EXERCISE BRIEF: Locate every line in the material below that contains the word "watch" and copy each of those lines.

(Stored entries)
>>>>>
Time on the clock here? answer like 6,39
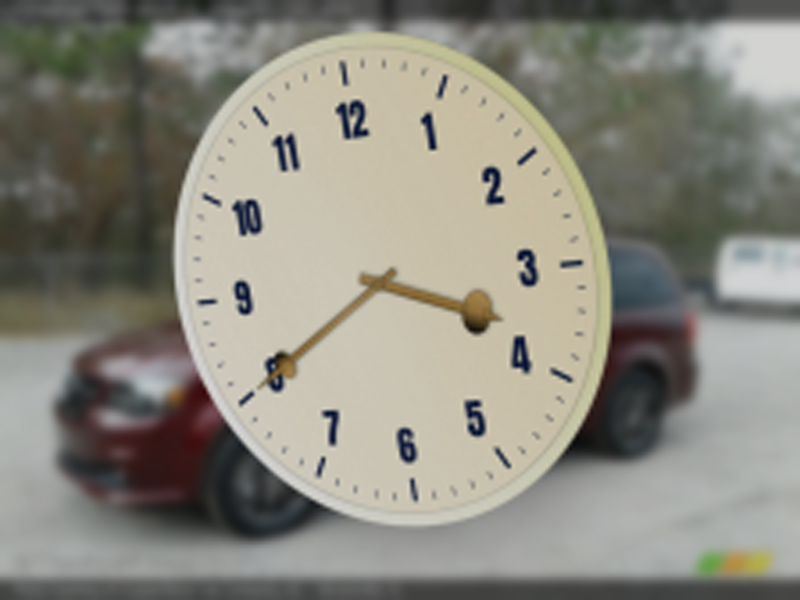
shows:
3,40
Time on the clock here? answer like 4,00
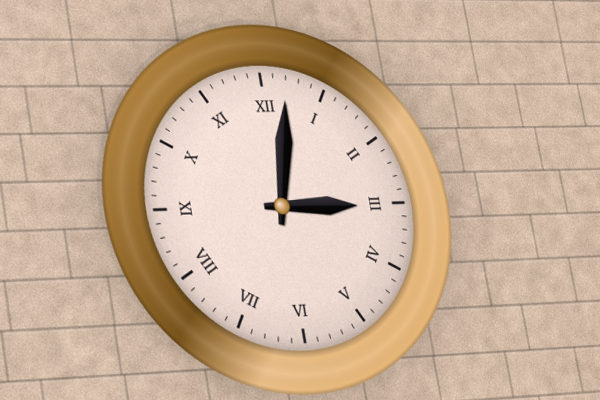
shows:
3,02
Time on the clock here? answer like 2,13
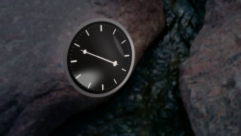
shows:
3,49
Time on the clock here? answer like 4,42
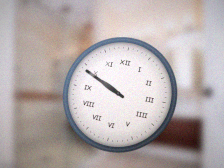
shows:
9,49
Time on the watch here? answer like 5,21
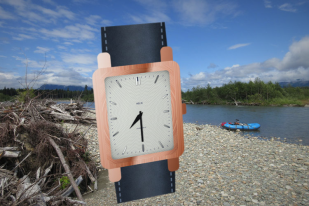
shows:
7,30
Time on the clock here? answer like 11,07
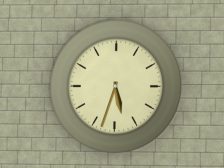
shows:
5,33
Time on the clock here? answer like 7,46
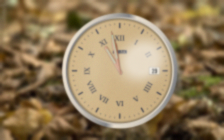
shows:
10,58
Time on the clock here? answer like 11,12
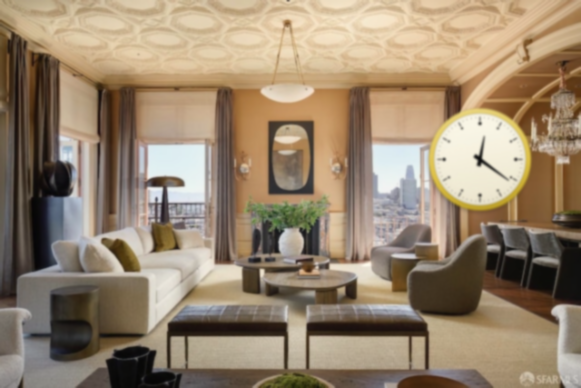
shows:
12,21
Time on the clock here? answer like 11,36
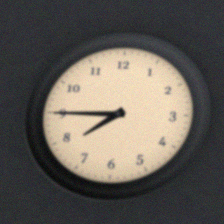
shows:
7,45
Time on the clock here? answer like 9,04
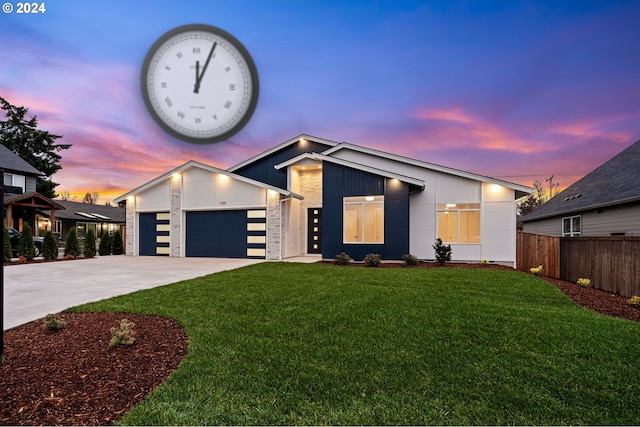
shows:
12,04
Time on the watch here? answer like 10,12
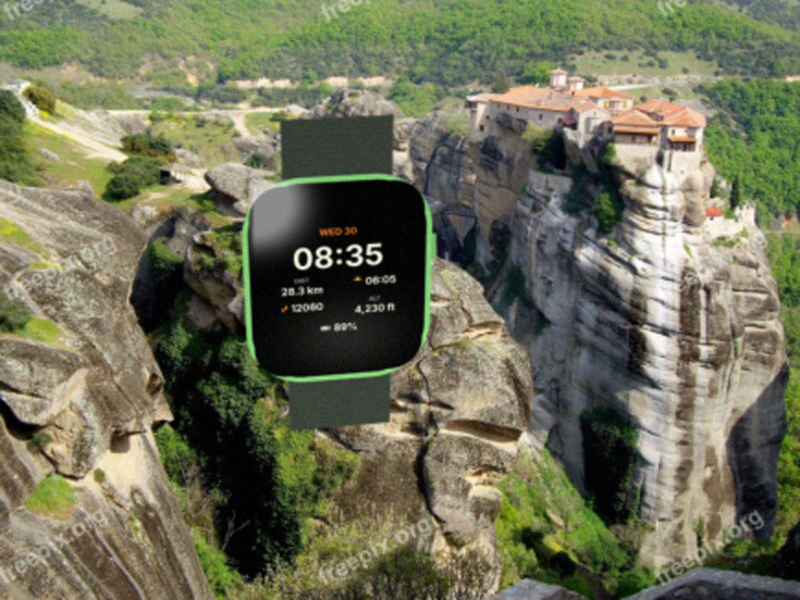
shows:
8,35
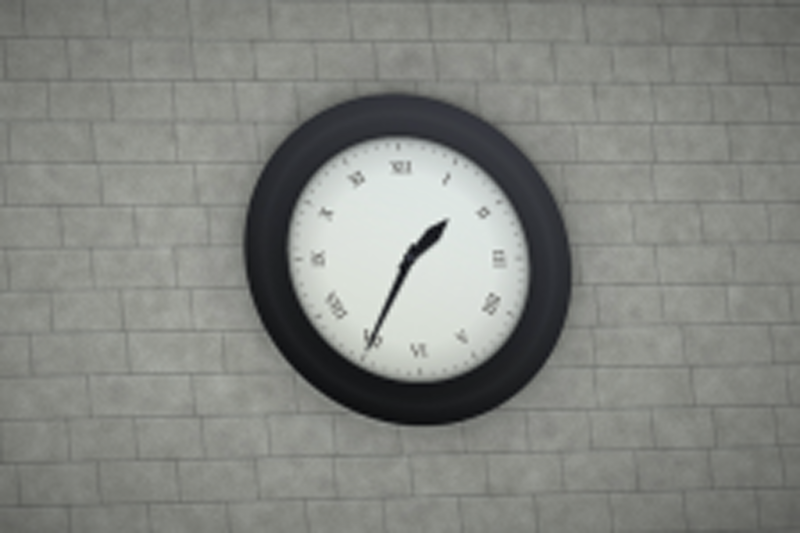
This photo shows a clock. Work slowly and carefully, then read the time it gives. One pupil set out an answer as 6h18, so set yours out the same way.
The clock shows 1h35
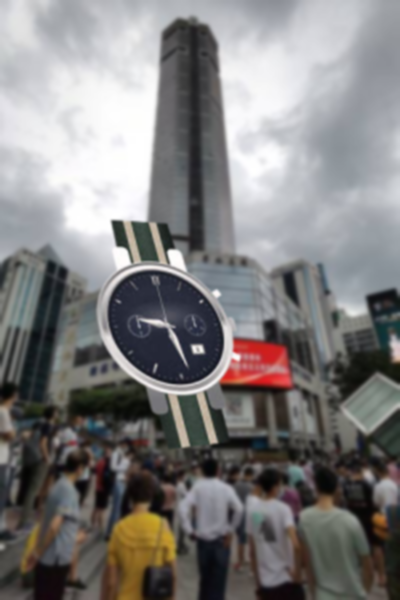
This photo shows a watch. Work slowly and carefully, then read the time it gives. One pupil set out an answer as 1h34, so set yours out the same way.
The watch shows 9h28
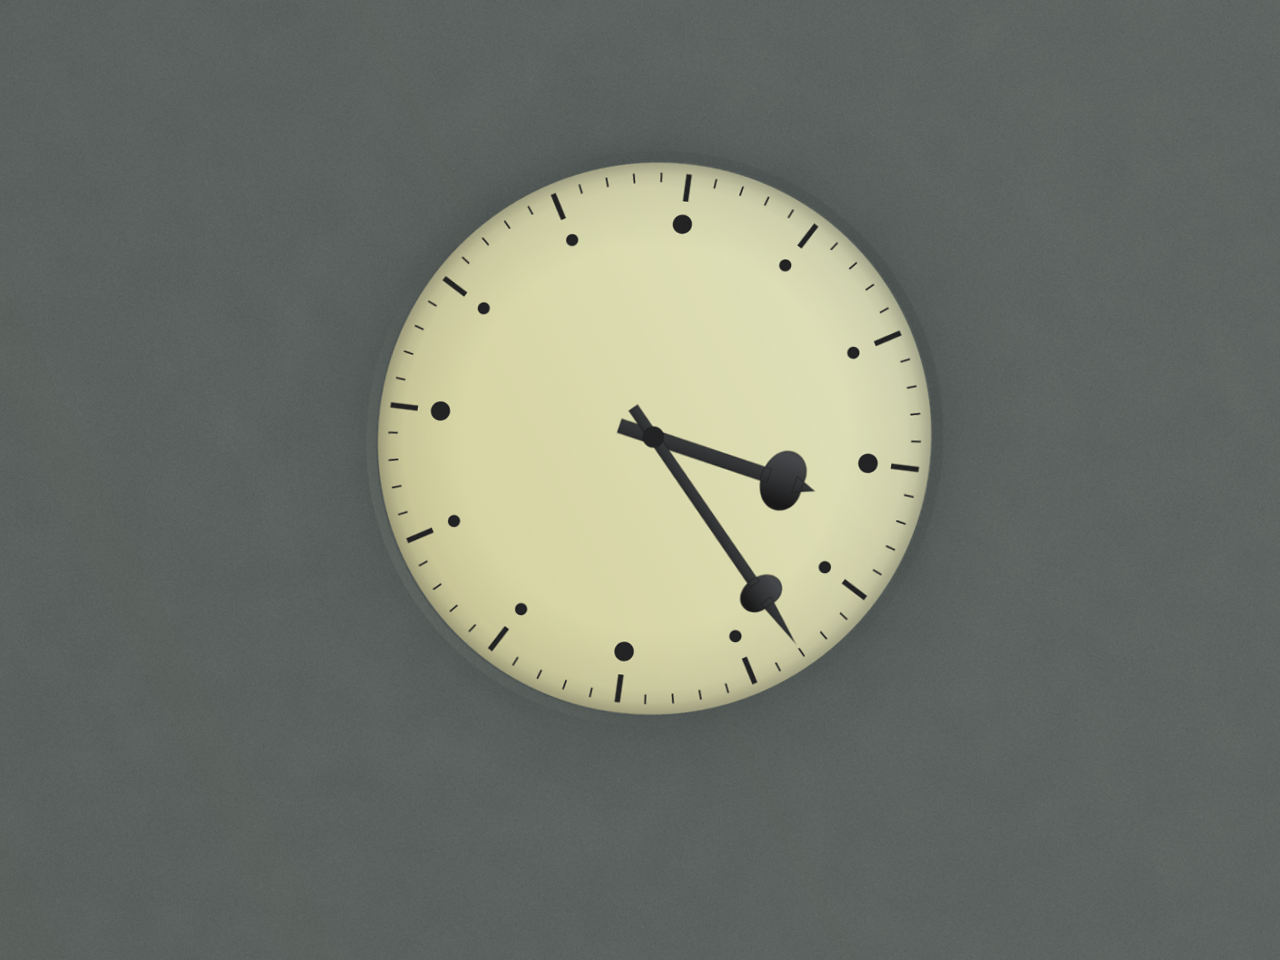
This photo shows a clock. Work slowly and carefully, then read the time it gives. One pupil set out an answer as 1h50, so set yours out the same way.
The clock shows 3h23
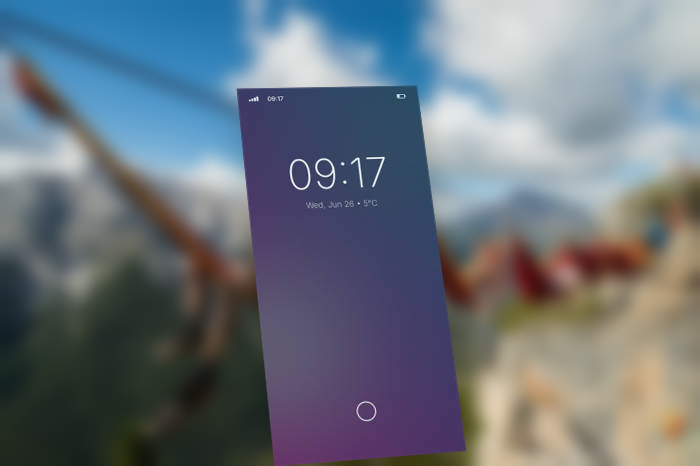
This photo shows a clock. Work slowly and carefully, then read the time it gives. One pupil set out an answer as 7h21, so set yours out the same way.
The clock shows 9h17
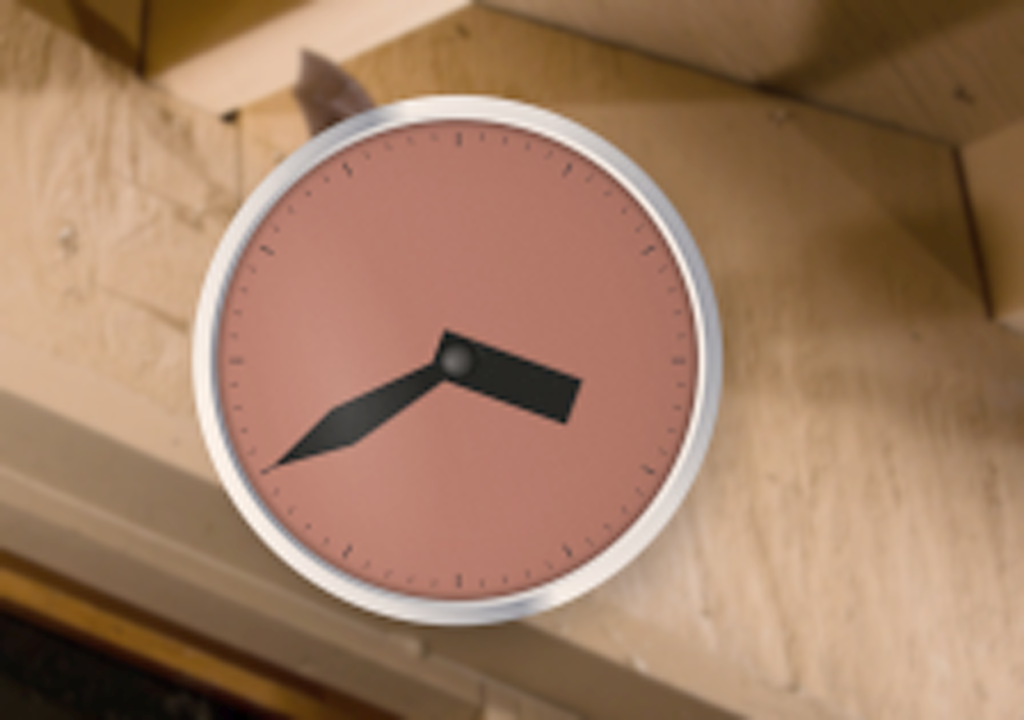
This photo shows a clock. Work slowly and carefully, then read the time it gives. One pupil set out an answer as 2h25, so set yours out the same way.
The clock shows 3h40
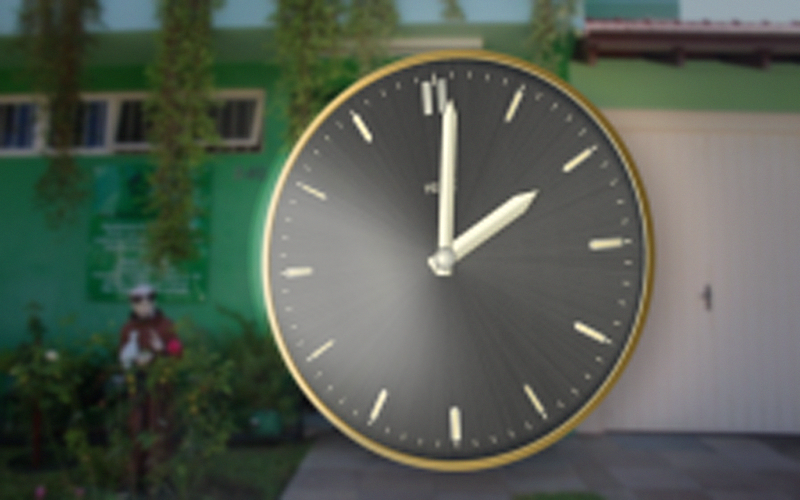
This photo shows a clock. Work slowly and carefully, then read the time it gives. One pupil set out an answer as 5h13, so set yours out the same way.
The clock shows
<<<<<
SOLVED PROBLEM:
Time on the watch here? answer like 5,21
Time on the watch here? answer like 10,12
This photo shows a watch. Work slowly and carefully, then read the time it gives. One pupil set out an answer as 1h34, so set yours out the same way.
The watch shows 9h28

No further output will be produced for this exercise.